Allergy Therapeutics scores $30M to finish grass allergy vaccine

After a damaging delay back in 2007, Worthing, U.K.-based Allergy Therapeutics is attempting to revive its Pollinex Quattro Grass allergy vaccine. And now, it has some new funding to help it do just that.

The company has turned to public investors for £20 million ($30 million) with an equity issue, it said last week. With the new money, the company aims to guide the subcutaneous immunotherapy allergy vaccine through studies requested by the FDA--an environmental exposure chamber Phase III efficacy trial, which will expose participants to allergens, and a patient registry study. It'll also run safety and pilot studies to assess dosing.

Allergy Therapeutics CEO Manuel Llobet

The vaccine's development was halted in 2007 after a trial participant reported numbness and weakness, a development that knocked 22% off the company's share price. The FDA didn't lift the hold until 2012. Allergy Therapeutics then aimed to find a partner to commercialize the drug but is still operating independently three years later.
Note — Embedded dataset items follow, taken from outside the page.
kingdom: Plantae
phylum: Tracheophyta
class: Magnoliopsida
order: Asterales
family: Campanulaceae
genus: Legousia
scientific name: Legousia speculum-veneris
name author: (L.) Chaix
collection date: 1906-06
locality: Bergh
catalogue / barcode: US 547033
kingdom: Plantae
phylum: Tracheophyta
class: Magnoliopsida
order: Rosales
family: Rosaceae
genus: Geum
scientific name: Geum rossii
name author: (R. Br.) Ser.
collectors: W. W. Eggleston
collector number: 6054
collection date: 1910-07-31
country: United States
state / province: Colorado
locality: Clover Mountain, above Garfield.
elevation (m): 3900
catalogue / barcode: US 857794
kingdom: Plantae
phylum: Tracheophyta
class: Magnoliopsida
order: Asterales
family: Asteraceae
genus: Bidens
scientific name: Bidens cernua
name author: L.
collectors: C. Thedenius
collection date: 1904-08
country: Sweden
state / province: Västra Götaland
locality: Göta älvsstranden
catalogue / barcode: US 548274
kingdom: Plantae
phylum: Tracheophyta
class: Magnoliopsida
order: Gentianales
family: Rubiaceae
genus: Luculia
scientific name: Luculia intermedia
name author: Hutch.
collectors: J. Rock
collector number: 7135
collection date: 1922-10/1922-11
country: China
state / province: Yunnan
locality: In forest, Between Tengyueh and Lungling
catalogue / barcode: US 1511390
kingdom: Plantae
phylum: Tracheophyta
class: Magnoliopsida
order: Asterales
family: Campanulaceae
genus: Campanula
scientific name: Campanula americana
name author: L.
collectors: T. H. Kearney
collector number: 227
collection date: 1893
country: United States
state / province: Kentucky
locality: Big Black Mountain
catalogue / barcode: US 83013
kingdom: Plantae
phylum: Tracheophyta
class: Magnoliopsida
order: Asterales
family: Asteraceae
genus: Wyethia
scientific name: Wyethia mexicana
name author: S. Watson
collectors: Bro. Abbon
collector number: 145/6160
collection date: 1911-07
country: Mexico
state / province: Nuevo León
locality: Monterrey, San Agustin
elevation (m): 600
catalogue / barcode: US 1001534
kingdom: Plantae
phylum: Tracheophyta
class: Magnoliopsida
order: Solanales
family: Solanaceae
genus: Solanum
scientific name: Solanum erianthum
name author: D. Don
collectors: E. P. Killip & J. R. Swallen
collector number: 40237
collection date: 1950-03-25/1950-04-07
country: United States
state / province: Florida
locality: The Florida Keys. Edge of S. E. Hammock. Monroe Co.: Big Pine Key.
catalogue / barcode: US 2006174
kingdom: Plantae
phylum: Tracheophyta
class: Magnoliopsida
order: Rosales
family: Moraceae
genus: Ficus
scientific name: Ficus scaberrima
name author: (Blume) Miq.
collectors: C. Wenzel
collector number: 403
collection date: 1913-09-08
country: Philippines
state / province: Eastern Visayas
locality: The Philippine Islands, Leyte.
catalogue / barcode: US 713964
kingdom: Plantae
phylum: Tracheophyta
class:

Despite the delay, the company says there is pent-up demand for its candidate. The company hopes its testing will allow it to get to market with Pollinex Quattro Grass in the U.S. in 2019, bringing with it the prospect of being a financially self-sustaining business. "We have the opportunity to be the first FDA-licensed seasonal subcutaneous immunotherapy allergy vaccine, and so access an estimated $2 billion market," Allergy Therapeutics CEO Manuel Llobet said in a statement.

Since going public in 2004, Allergy Therapeutics has raised cash through placements several times, and at one point CFR Pharmaceuticals became the majority shareholder. That company was bought out by Abbott Laboratories ($ABT) last year, making Abbott the controlling shareholder in Allergy Therapeutics.

Allergy Therapeutics isn't the only company aiming to commercialize allergy vaccines. Last month, Japan-based Astellas Pharma partnered with Immunomic Therapeutics to develop the latter's Japanese red cedar allergy vaccine. Anergis is developing a birch allergy vaccine, raising 14.5 million Swiss francs last year to take the candidate through Phase III trials. Circassia--which is working on a cat allergy vaccine--recently started trading on the London Stock Exchange.